Both of my sons graduated from college this year with degrees in music production. As a person who has been known to dabble in music, myself, looking at where they are right now is simply amazing. They both have such amazing ears for music. To think that they’ve only just started in their careers, to have armed themselves with knowledge and working experience, and have so much opportunity ahead of them is the kind of thing this old metal head could’ve only dreamed of when I was their age.
The biggest change to my life over the past ten years has been where I have found myself in as far as my career is concerned. My annual salary has more then doubled in that time. Now while I have never been one who has a great love of money or wealth, it goes without saying that being able to live beyond the paycheck-to-paycheck existence that so many people know intimately can be very good for one’s psyche. This has also allowed me to discover a new love for riding long road trips on a Harley Davidson motorcycle. I have seen so much of this country and I count the days until I can get out on the road again.
I have also been able to witness has been the enormous changes in our social fabric, particularly in the arenas of LGBTQIA+ and women’s rights. Seeing those who have been historically shouted down and shunned now being able to stand tall has been inspiring.
By contrast, I watched as the United States, who not long ago elected the first black man to the Presidency, then elect a complete fraud and frightening monster of a human being to the office.
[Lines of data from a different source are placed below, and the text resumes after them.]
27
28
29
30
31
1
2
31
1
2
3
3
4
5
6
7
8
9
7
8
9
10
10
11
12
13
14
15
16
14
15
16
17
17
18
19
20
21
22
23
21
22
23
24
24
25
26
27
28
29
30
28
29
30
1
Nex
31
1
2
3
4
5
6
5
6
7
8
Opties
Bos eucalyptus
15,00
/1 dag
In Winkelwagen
I’ve watched as racism and antisemitic sentiments that I (as an admittedly blind white guy) had naively thought were long past return with an astonishing vengeance. The phrase “white privilege” become a concept that people like myself have had to internalize. We suddenly became all too familiar with the word “gaslighting”, which has become the only tool of the Republican Party to explain how they have come to support Russian-influenced propaganda against our national interest, the barbaric separation of thousands of children from their families who are seeking lawful asylum, naked antisemitism and raw, unabashed racism. It was as though in conceding that global climate change was real, the Republicans have instead decided to cling to the horrific mistakes of generations past because admitting they were wrong is somehow, apparently, so much worse for them.
We now have impeached only the third President in our history, yet the country remains on edge as Republicans refuse to accept reality once more. This time going all in on a second-rate con artist wannabe mafia boss.
But, to paraphrase the words of the late Molly Ivins, I remain optimistic to the point of idiocy. I have to believe that the better nature of our national identity will return, and we can put these nightmares away. At least for a long while. And perhaps that’s the true reason that retrospectives like this are so valuable.